#### [SUPPLIED RECORDS]
───

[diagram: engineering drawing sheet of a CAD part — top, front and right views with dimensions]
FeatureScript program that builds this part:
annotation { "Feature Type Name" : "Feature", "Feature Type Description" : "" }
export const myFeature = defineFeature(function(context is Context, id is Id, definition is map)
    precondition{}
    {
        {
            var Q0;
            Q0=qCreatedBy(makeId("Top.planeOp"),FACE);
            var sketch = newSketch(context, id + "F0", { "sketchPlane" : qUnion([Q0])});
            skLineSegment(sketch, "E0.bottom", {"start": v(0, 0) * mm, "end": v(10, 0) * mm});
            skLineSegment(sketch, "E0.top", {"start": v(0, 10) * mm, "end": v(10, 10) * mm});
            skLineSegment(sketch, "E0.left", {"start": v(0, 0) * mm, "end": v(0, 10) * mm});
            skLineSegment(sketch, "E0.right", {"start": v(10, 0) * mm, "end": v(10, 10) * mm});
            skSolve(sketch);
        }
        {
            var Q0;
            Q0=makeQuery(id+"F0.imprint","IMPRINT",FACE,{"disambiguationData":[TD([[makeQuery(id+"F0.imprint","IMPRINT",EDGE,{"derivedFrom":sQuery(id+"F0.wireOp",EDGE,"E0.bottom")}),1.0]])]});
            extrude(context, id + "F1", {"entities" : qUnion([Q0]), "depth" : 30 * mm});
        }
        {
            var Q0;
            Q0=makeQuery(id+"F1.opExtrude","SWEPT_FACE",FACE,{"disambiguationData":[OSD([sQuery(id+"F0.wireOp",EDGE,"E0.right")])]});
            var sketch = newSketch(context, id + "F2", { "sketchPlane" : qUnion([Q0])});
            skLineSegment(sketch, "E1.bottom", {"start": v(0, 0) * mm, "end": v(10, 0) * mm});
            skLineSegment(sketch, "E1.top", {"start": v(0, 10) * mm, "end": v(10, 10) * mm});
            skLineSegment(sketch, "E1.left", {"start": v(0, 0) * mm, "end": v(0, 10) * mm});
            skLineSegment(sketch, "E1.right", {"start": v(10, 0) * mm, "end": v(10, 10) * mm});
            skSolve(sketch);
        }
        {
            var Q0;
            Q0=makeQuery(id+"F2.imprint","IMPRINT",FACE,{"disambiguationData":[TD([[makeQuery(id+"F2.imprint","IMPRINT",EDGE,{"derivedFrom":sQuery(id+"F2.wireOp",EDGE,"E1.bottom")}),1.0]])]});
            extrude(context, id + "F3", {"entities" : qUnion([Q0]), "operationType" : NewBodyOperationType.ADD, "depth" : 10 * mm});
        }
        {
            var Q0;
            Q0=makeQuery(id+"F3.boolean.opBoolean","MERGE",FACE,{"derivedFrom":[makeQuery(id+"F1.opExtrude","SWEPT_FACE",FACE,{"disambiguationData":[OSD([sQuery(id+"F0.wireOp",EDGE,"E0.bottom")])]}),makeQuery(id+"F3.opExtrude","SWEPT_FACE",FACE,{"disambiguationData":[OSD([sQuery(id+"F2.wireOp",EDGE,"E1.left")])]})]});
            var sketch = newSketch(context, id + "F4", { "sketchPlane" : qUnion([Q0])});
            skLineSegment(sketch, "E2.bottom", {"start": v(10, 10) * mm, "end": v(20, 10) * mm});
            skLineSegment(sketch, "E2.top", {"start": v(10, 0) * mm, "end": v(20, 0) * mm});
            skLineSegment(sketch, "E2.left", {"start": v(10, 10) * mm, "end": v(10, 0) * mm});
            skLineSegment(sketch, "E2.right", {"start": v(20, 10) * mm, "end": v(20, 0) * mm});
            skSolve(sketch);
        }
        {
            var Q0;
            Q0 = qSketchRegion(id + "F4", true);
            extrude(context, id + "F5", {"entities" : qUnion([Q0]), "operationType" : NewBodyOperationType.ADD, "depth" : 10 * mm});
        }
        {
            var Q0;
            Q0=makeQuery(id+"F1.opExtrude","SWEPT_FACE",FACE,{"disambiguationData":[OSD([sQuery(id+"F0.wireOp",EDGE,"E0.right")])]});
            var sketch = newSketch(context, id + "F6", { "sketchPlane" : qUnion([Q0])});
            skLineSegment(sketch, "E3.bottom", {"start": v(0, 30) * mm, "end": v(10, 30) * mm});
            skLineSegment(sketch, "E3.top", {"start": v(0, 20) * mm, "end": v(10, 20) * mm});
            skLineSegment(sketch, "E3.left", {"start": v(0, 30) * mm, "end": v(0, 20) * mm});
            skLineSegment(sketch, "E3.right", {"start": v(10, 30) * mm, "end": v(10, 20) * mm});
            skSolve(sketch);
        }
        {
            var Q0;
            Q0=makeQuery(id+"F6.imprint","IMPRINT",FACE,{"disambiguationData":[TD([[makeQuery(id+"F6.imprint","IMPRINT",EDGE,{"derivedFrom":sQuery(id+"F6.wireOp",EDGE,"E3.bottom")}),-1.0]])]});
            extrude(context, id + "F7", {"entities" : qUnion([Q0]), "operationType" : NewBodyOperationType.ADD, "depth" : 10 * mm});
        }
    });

───

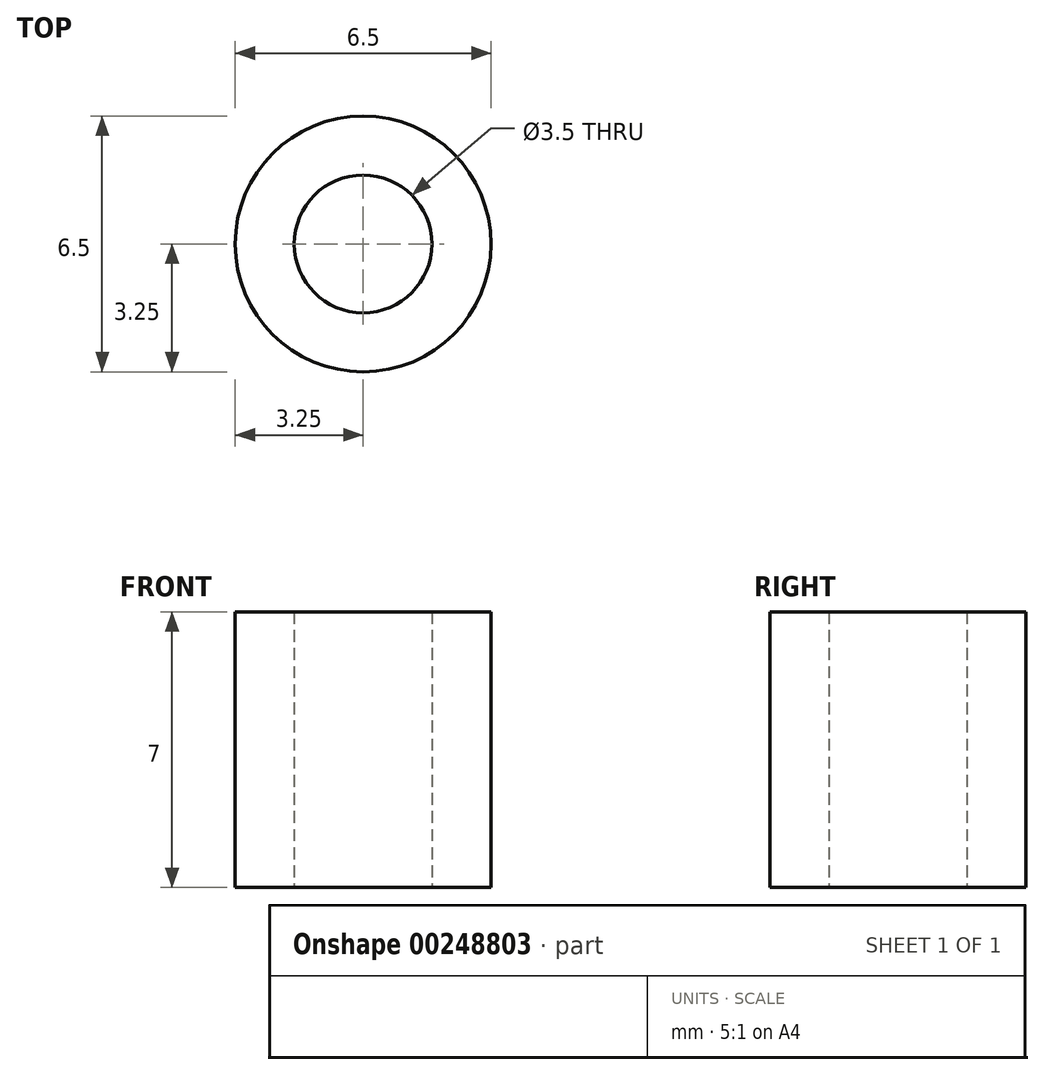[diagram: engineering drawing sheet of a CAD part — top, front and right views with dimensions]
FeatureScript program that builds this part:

───

#### [TASK OBJECTIVE]
Please pick out every line in the listing above that contains the string "NewBodyOperationType" and copy each of those lines in full.

#### [EXERCISE SOLUTION]
            extrude(context, id + "F3", {"entities" : qUnion([Q0]), "operationType" : NewBodyOperationType.ADD, "depth" : 10 * mm});
            extrude(context, id + "F5", {"entities" : qUnion([Q0]), "operationType" : NewBodyOperationType.ADD, "depth" : 10 * mm});
            extrude(context, id + "F7", {"entities" : qUnion([Q0]), "operationType" : NewBodyOperationType.ADD, "depth" : 10 * mm});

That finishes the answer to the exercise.